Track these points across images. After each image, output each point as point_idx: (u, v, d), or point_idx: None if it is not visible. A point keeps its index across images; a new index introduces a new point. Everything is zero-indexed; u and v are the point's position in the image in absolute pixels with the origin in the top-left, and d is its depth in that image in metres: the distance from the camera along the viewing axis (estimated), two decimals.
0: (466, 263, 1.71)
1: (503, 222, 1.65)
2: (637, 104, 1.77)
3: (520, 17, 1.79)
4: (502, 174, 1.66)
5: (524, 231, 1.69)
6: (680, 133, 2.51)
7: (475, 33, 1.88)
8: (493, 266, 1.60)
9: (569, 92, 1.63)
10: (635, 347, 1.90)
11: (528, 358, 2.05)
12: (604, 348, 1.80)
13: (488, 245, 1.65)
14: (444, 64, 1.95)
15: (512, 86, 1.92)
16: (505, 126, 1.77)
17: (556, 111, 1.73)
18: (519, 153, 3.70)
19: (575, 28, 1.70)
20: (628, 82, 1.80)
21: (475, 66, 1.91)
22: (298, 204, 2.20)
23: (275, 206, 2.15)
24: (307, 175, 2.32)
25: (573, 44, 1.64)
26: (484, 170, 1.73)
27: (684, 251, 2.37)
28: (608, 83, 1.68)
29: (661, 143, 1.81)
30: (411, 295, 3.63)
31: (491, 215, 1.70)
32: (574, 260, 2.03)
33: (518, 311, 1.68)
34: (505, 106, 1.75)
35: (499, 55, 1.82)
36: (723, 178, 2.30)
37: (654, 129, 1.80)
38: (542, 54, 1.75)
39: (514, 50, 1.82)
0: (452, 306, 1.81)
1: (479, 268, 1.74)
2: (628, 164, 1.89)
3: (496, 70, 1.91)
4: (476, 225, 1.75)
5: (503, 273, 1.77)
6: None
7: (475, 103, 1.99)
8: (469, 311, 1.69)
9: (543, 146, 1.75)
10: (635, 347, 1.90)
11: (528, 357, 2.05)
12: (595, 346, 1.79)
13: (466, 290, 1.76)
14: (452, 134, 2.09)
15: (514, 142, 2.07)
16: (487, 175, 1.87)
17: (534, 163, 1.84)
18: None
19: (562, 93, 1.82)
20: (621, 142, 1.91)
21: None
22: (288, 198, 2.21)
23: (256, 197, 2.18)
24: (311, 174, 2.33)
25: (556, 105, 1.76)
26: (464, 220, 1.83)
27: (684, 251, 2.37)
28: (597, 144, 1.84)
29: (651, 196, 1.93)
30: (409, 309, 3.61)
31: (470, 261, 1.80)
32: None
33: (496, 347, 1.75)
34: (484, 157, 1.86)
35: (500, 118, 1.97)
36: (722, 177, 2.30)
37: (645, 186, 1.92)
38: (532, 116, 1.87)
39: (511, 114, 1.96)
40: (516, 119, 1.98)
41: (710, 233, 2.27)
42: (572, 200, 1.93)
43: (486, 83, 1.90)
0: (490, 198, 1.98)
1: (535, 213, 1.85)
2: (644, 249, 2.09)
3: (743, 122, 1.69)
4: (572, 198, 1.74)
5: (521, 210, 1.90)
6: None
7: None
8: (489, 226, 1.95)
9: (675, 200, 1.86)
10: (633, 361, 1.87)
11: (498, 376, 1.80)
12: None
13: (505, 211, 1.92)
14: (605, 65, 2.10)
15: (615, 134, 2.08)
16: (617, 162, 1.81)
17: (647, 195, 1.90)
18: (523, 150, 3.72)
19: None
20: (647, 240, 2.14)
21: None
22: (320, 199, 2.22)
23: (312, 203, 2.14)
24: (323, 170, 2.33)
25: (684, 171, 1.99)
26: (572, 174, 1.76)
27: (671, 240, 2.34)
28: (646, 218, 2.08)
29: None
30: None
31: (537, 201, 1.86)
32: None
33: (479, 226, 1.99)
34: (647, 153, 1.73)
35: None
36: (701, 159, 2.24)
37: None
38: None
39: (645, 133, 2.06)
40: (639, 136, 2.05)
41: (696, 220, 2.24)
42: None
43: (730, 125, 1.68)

= = =

Copy each line of the entries exactly.

Track these points across images. After each image, output each point as point_idx: (u, v, d), or point_idx: None if it is not visible. A point keeps its index across images; a new index introduces a new point. Everything is zero-indexed; u and v are the point's position in the image in absolute pixels with the origin in the top-left, and d is its depth in that image in metres: the distance from the camera along the viewing axis (estimated), two decimals.
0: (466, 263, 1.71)
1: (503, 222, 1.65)
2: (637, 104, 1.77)
3: (520, 17, 1.79)
4: (502, 174, 1.66)
5: (524, 231, 1.69)
6: (680, 133, 2.51)
7: (475, 33, 1.88)
8: (493, 266, 1.60)
9: (569, 92, 1.63)
10: (635, 347, 1.90)
11: (528, 358, 2.05)
12: (604, 348, 1.80)
13: (488, 245, 1.65)
14: (444, 64, 1.95)
15: (512, 86, 1.92)
16: (505, 126, 1.77)
17: (556, 111, 1.73)
18: (519, 153, 3.70)
19: (575, 28, 1.70)
20: (628, 82, 1.80)
21: (475, 66, 1.91)
22: (298, 204, 2.20)
23: (275, 206, 2.15)
24: (307, 175, 2.32)
25: (573, 44, 1.64)
26: (484, 170, 1.73)
27: (684, 251, 2.37)
28: (608, 83, 1.68)
29: (661, 143, 1.81)
30: (411, 295, 3.63)
31: (491, 215, 1.70)
32: (574, 260, 2.03)
33: (518, 311, 1.68)
34: (505, 106, 1.75)
35: (499, 55, 1.82)
36: (723, 178, 2.30)
37: (654, 129, 1.80)
38: (542, 54, 1.75)
39: (514, 50, 1.82)
0: (452, 306, 1.81)
1: (479, 268, 1.74)
2: (628, 164, 1.89)
3: (496, 70, 1.91)
4: (476, 225, 1.75)
5: (503, 273, 1.77)
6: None
7: (475, 103, 1.99)
8: (469, 311, 1.69)
9: (543, 146, 1.75)
10: (635, 347, 1.90)
11: (528, 357, 2.05)
12: (595, 346, 1.79)
13: (466, 290, 1.76)
14: (452, 134, 2.09)
15: (514, 142, 2.07)
16: (487, 175, 1.87)
17: (534, 163, 1.84)
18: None
19: (562, 93, 1.82)
20: (621, 142, 1.91)
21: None
22: (288, 198, 2.21)
23: (256, 197, 2.18)
24: (311, 174, 2.33)
25: (556, 105, 1.76)
26: (464, 220, 1.83)
27: (684, 251, 2.37)
28: (597, 144, 1.84)
29: (651, 196, 1.93)
30: (409, 309, 3.61)
31: (470, 261, 1.80)
32: None
33: (496, 347, 1.75)
34: (484, 157, 1.86)
35: (500, 118, 1.97)
36: (722, 177, 2.30)
37: (645, 186, 1.92)
38: (532, 116, 1.87)
39: (511, 114, 1.96)
40: (516, 119, 1.98)
41: (710, 233, 2.27)
42: (572, 200, 1.93)
43: (486, 83, 1.90)
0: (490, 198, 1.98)
1: (535, 213, 1.85)
2: (644, 249, 2.09)
3: (743, 122, 1.69)
4: (572, 198, 1.74)
5: (521, 210, 1.90)
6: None
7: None
8: (489, 226, 1.95)
9: (675, 200, 1.86)
10: (633, 361, 1.87)
11: (498, 376, 1.80)
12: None
13: (505, 211, 1.92)
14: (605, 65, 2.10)
15: (615, 134, 2.08)
16: (617, 162, 1.81)
17: (647, 195, 1.90)
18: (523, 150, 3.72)
19: None
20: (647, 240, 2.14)
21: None
22: (320, 199, 2.22)
23: (312, 203, 2.14)
24: (323, 170, 2.33)
25: (684, 171, 1.99)
26: (572, 174, 1.76)
27: (671, 240, 2.34)
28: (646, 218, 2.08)
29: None
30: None
31: (537, 201, 1.86)
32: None
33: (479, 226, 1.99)
34: (647, 153, 1.73)
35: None
36: (701, 159, 2.24)
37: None
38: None
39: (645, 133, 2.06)
40: (639, 136, 2.05)
41: (696, 220, 2.24)
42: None
43: (730, 125, 1.68)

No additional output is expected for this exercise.